» **OBJECTIVE**
Answer these questions from the text on the novel The Instrumentalist, one per line:
1. In what year was Anna Maria della Pietà left at the orphanage as a newborn?
2. How long did Harriet Constable spend in Venice?
3. Which two instruments does Harriet Constable play?

----- EXCERPT

Venice in the 18th century. A charismatic, mercurial violinist with flaming red hair becomes the musical director of the Ospedale della Pietà, where he teaches talented orphan girls and composes his majestic music. We all know Vivaldi; it is time we learn another name.
The Instrumentalist is the enchanting story of Anna Maria della Pietà, a musical prodigy, deposited at the orphanage as a newborn in 1696. Anna Maria existed, she lived her entire life in the orphanage, was taught by Vivaldi, and became one of the most celebrated violinists of her generation. How did her fierce ambition and prodigious talent influence the Red Priest?
Harriet Constable reimagines the forgotten story of the remarkable Anna Maria della Pietà in her lyrical debut novel, The Instrumentalist.
What was the most challenging part of writing your first novel?
I knew it could be difficult to bring these girls to life in a way that felt as exciting and alive as Venice was in 1704, especially as so much of women’s history is missing. I was able to discover some remarkable things about my lead character Anna Maria from books and articles, but I couldn’t find out how it felt to be her – what it felt like to play, to perform, to create. My solution was to tag the plot to the truth as much as possible but to imagine into the gaps. I spent a month in Venice, immersing myself in Anna Maria’s world to try and bring it into vivid reality. Because of my background in documentary filmmaking, and because I have a visual mind, I tried to give everything a cinematic feel. I wanted to plunge my readers into 18th century Venice at every possible opportunity, sweeping with a gull from the fish market across the terracotta roofs and into the stifling rooms of the Pietà; standing on the cracked roof with Anna Maria as the colours of her mind rise with the sounds of the city.
How did your musical training in flute and piano prepare you to capture the lyrical quality of performing and composing in the novel?
I grew up in a musical family. My mum is a classically trained musician; I play the piano and flute and I sing. The music of the greats, Bach, Mozart, Vivaldi, was the soundtrack to my upbringing. So, when I discovered that Vivaldi had taught an all-female orchestra who lived in an orphanage for his entire career, I was instantly gripped. These women and girls were remarkable musicians. They were vital to the development of Vivaldi’s music, and yet I’d never heard of them. I knew I would do everything in my power to tell their story.
Though I’ve always been deeply passionate about music I hadn’t written about it before. My work as a journalist has focused on the untold true stories of remarkable people, especially women, so this was a leap into the unknown for me. And yet, when I began to play with how to write Anna Maria’s experiences of performing and creating music it felt very natural. The colours began pouring out. The chance to let my imagination run wild was delicious, irresistible. I was finally able to give words to the emotions I have when I listen to this gorgeous music.

----------
----- SUPPLIED ENTRIES

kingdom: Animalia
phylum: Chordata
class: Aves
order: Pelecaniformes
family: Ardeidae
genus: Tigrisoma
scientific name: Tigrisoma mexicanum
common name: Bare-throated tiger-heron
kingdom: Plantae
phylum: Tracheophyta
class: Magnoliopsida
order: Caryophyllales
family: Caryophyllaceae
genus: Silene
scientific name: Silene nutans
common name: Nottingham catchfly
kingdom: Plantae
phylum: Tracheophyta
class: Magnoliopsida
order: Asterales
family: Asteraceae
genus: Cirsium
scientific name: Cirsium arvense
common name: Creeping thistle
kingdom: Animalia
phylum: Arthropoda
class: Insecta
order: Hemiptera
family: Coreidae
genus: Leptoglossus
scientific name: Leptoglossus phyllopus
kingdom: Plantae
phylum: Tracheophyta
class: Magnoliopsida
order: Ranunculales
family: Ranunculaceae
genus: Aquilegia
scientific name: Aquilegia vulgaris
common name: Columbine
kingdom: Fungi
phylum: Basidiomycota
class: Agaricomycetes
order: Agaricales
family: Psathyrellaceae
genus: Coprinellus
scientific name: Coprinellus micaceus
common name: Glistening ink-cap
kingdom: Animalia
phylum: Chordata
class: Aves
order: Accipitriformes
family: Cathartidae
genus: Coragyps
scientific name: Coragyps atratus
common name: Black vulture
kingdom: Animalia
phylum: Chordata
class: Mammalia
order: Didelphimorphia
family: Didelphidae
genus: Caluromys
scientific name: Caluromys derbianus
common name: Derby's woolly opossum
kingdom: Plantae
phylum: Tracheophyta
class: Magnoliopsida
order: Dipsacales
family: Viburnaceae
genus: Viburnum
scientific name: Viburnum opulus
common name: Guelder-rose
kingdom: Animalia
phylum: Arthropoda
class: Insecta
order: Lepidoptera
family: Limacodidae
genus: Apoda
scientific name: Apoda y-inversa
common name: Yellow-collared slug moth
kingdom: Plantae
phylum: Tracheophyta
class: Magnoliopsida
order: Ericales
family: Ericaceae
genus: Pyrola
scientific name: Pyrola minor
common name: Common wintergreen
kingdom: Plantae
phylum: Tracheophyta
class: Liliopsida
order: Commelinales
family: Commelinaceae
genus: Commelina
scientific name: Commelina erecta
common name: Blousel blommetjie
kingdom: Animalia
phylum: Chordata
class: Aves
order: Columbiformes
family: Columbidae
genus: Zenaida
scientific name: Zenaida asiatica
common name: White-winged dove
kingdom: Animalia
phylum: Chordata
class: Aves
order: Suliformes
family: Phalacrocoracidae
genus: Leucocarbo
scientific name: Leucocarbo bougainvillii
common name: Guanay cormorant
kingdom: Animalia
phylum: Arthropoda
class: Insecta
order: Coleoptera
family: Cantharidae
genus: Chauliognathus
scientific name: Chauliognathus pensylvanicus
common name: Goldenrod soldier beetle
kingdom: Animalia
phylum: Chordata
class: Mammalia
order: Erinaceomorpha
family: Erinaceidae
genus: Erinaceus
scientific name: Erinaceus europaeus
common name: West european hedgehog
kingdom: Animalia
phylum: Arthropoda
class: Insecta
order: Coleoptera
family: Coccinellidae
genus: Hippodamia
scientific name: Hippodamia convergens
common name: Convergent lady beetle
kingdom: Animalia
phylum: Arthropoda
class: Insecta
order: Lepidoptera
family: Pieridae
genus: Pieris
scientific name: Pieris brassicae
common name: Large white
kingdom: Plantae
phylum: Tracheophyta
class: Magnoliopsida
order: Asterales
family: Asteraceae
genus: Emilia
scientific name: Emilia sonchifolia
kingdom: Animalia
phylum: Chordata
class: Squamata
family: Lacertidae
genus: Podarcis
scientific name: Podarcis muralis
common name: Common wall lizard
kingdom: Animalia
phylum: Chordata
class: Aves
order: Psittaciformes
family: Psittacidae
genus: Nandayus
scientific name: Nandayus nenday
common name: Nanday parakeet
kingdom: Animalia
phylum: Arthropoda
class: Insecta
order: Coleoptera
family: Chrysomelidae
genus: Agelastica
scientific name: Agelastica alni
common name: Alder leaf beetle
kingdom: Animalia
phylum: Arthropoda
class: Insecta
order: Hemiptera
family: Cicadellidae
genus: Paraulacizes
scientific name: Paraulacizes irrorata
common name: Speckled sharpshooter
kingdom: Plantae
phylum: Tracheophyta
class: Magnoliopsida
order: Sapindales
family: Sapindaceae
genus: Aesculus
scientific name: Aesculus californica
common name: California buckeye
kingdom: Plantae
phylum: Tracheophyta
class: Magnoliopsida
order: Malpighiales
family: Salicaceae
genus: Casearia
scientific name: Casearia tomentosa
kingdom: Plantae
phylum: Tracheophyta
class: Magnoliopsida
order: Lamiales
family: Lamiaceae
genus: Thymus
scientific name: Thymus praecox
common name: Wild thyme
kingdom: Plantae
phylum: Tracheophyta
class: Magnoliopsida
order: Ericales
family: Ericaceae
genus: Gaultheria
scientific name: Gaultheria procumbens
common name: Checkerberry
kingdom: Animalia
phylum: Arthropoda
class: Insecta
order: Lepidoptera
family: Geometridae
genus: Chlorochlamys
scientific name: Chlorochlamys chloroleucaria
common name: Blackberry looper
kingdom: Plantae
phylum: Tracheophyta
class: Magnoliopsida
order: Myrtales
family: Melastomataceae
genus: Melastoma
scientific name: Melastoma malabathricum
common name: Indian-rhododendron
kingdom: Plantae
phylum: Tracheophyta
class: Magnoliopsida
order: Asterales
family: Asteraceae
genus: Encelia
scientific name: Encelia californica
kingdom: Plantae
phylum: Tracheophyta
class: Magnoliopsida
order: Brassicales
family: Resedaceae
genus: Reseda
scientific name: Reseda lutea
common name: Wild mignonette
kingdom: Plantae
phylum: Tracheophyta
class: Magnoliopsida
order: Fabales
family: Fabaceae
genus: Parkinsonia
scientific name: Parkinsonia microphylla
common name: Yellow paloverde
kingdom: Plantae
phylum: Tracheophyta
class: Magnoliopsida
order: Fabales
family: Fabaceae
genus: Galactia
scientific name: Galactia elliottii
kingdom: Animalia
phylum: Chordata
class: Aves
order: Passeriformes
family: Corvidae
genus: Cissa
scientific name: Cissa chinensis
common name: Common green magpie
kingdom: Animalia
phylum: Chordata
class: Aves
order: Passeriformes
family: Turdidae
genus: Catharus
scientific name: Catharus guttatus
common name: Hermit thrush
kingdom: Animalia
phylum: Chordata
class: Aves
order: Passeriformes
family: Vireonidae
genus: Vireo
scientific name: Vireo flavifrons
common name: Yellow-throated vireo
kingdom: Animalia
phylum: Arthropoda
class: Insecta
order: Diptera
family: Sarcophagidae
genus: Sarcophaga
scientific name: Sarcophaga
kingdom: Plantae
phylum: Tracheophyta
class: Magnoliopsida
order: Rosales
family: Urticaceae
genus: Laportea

----------

» **SOLUTION TO THIS TASK**
1. 1696
2. A month
3. Piano and flute